THE Beggar’s Opera, first performed in London in 1728, is the sole surviving example of a once-popular form of theatre, the satirical ballad opera. So it is difficult for a modern audience to know quite how to react to it. We see a bunch of low-life thieves, drunkards and whores, motivated mainly by lust and greed, fighting like rats in a sack to achieve their selfish ends. Their lives, to quote Hobbes, are nasty, brutish and short.
At the end of the play the audience is offered a choice: should Macheath, the alpha male of this gallery of reprobates, be reprieved from his richly-deserved death sentence or should the playwright give us a moral? We are supposed to shout for a reprieve, which delivers an unearned and meretricious happy ending. I’d have been genuinely interested in being given a moral; what are we supposed to take from this glimpse into the sewers of human society?

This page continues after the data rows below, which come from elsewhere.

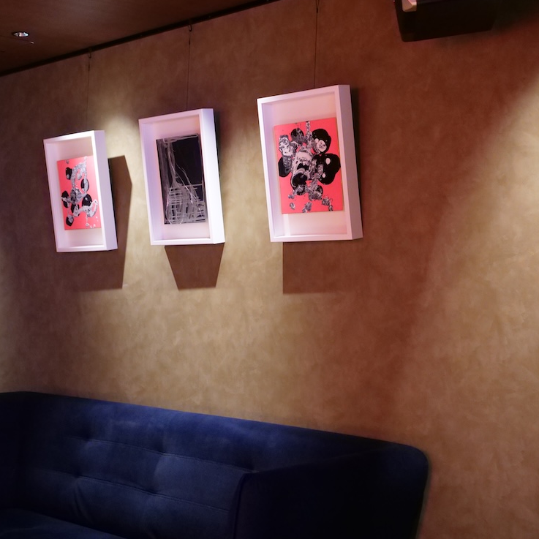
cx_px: 186
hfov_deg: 28.4
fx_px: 1057
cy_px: 269
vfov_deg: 28.6
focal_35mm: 60
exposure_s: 1/20
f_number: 3.5
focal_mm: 25
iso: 3200
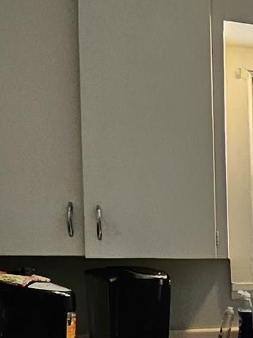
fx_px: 633
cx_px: 556
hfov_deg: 15.7
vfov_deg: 29.0
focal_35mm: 65
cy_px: 283
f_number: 2.2
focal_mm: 1.7
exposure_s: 1/60
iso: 125
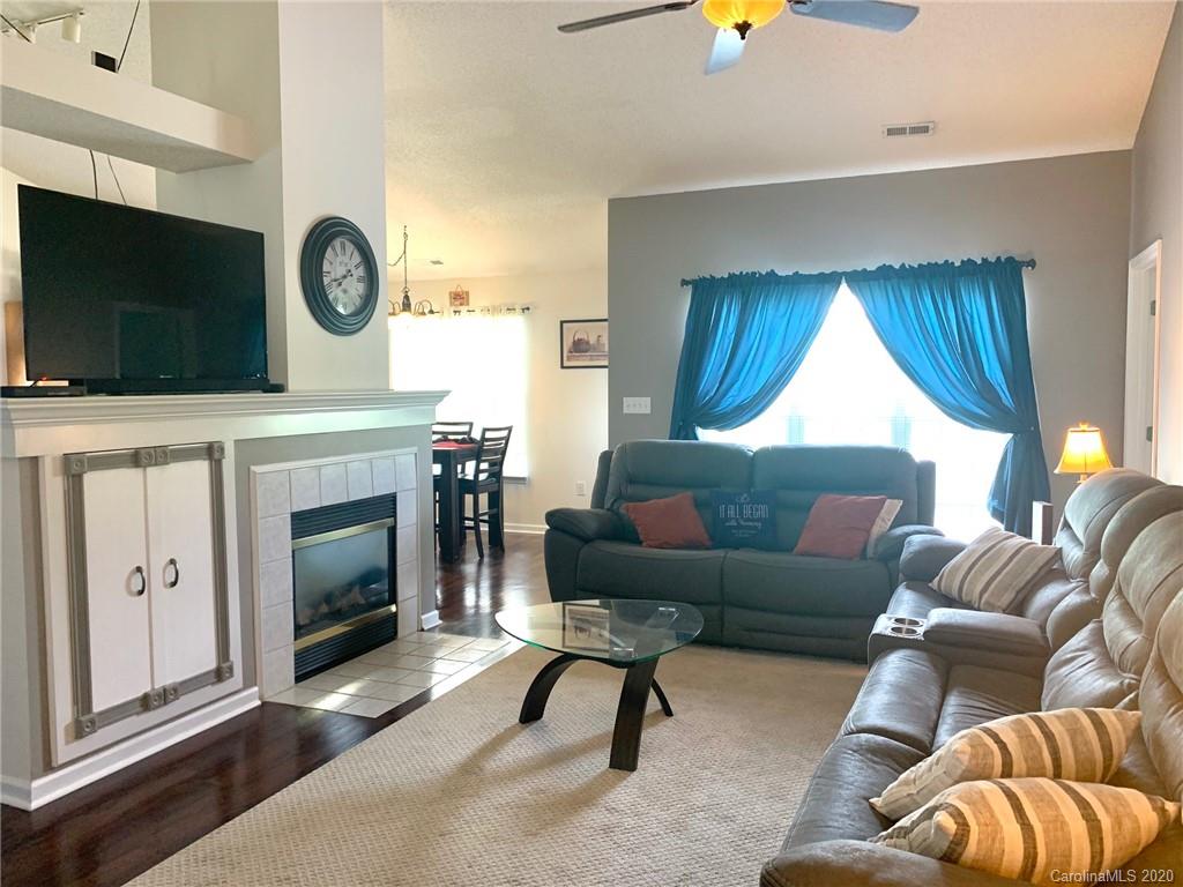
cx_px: 592
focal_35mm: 26
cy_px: 444
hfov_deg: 67.3
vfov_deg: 53.1
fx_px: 889
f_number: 1.8
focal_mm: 4.25
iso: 125
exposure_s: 1/60
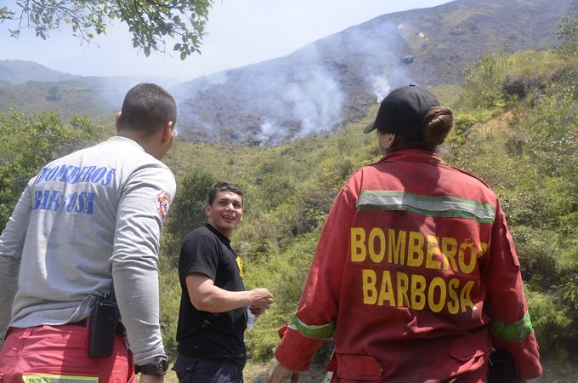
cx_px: 289
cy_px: 192
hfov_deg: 51.4
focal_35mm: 38
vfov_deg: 35.3
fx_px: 601
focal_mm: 25
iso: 200
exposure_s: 1/250
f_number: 8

The Shaftesbury Arts Centre’s production certainly looked a treat. Summoned by Jerome Swan’s authoritative Beggar to the Wincombe Park Recycling Centre, our cast of contemporary low-lifes arrived and attired themselves on stage in Kim Pragnell’s outstandingly beautiful and practical eighteenth-century costumes. The set they inhabited, also designed by Kim, could have equally well housed Pinter’s ‘The Caretaker’. A teeming, messy, lived-in heap of recycled tat had been lovingly assembled, topped with Brechtian placards telling us exactly where we were. Unfortunately, the Arts Centre’s stage is irredeemably narrow, so all this detail and clutter had the effect of constricting still further the area in which it was possible to actually move about and act. But it certainly looked wonderful, and was greatly enhanced by Gordon Ewartdean’s moody and dramatic lighting, mainly from the sides rather than the front, so shadows formed and brightly-lit characters downstage stood out brilliantly from the upstage gloom, (although unfortunately one or two of the cast had a tendency to stray into the gloom and become invisible at times).
Musical Director Ruth McKibbin used Benjamin Britten’s 1948 version of the music. This re-orchestrates and re-harmonises the eighteenth-century ballads and airs of the original into a much spikier and acerbic sound. Six woodwind instruments carried most of the top lines over a foundation of low strings and piano, and the variety of tones and combinations Britten achieves from this chamber-sized group was constantly intriguing. The band was placed right upstage, behind the cast and the clutter, and the resulting balance of instruments and singers was ideal. Britten’s sharper sound seemed to me a much more appropriate accompaniment to the grubby deceptions and betrayals of the plot than the harmonious and whistleable original score.
The fact that the singing was sometimes less than polished didn’t worry me within the overall concept: these are beggars having a stab at doing an opera rather than pros, after all.
So the director’s concept, the design elements and the sound were all first-rate and in place. But it has to be said that the quality of the acting performances within this rich frame lacked consistency. There were highlights: one thinks of the cartoonish but highly-effective turns by Janet Botterill as ‘Mrs’ Peacham and Hugo Purdue as the brutal and corrupt jailer Lockit. Both of Macheath’s ‘wives’, the feisty Lucy Lockit (Joni Clowrey) and the love-lorn Polly Peacham (Anne-Louise Richards) acted and sang well. And the choruses, both male and female, were excellent and strongly characterised, with the men’s show-stopping ‘Fill Every Glass’ given a lusty and confident a capella performance.
However, I felt some of the other casting decisions were puzzling, as was the decision to leave uncut a few over-wordy scenes which did little to add to the pace of the production.
To sum up, I think we North Dorset folk should be grateful that our local Arts Centre has the courage and imagination to stage such an ambitious, thoughtful and original production. It could be argued that more was bitten off than was chewed but my own view is that it is far better to have tried with less-than-perfectly consistent success than never to have tried at all.